Billing Cycle
Updated 1 March 2026
Billing Cycle
A billing cycle is the period between two consecutive credit card statement dates — typically 28 to 31 days. Every transaction you make during this window gets grouped into a single monthly statement.
How It Works in Practice
Say your billing cycle runs from the 5th of one month to the 4th of the next. Every purchase between 5th February and 4th March appears on your March statement. Your bank then gives you a due date — usually 18 to 25 days after the statement date — to pay.
Why Your Billing Cycle Matters
The billing cycle determines your interest-free period. A purchase made on day 1 of your cycle gets nearly 50 days of interest-free credit (30-day cycle + 20-day grace period). A purchase on day 29 gets only about 20 days.
Practical example: Your billing cycle ends on 10th March. You buy a ₹50,000 laptop on 11th March (day 1 of the new cycle). Your next statement comes on 10th April, with a due date around 30th April. That’s almost 50 days of free credit on ₹50,000.

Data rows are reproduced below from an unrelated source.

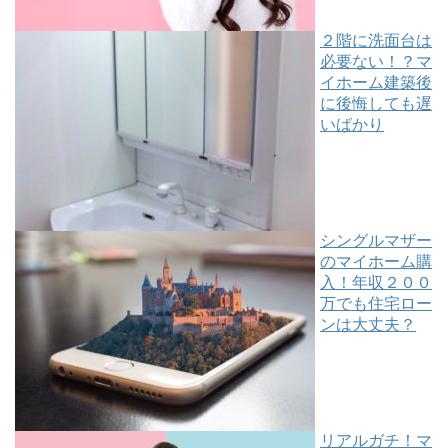
２階に洗面台は
必要ない！？マ
イホーム建築後
に後悔しても遅
いばかり
シングルマザー
のマイホーム購
入！年収２００
万でも住宅ロー
ンは大丈夫？
リアルガチ！マ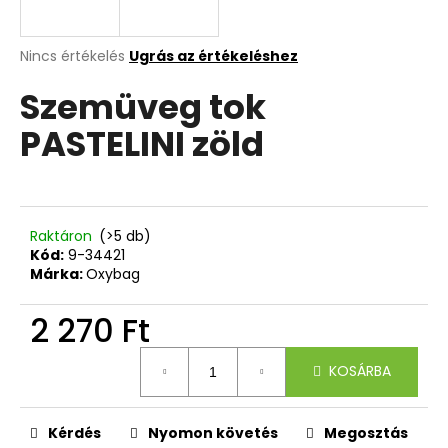
A
A
Nincs értékelés
Ugrás az értékeléshez
termék
j
Szemüveg tok
átlagos
á
értékelése
n
PASTELINI zöld
5-
l
ből
j
0,0
u
csillag.
k
Raktáron
(>5 db)
Kód:
9-34421
ISKOLAI
Márka:
Oxybag
HÁTIZSÁK
OXY
2 270 Ft
NEXT
BUTTERFLY
Egységár:
21
KOSÁRBA
940
Ft
Kérdés
Nyomon követés
Megosztás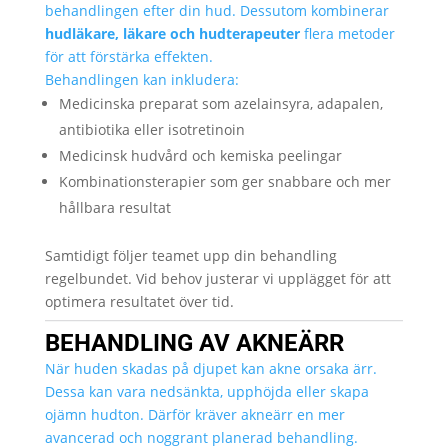
behandlingen efter din hud. Dessutom kombinerar
hudläkare, läkare och hudterapeuter
flera metoder
för att förstärka effekten.
Behandlingen kan inkludera:
Medicinska preparat som azelainsyra, adapalen,
antibiotika eller isotretinoin
Medicinsk hudvård och kemiska peelingar
Kombinationsterapier som ger snabbare och mer
hållbara resultat
Samtidigt följer teamet upp din behandling
regelbundet. Vid behov justerar vi upplägget för att
optimera resultatet över tid.
BEHANDLING AV AKNEÄRR
När huden skadas på djupet kan akne orsaka ärr.
Dessa kan vara nedsänkta, upphöjda eller skapa
ojämn hudton. Därför kräver akneärr en mer
avancerad och noggrant planerad behandling.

Can You Change Your Billing Cycle?
Most Indian banks — HDFC, ICICI, Axis, SBI — allow you to change your billing date. Call customer care or use net banking. This is useful if you want to align your due date with your salary credit date.
Pro tip: Align your due date 3–5 days after your salary date. You’ll never miss a payment because the money is already in your account.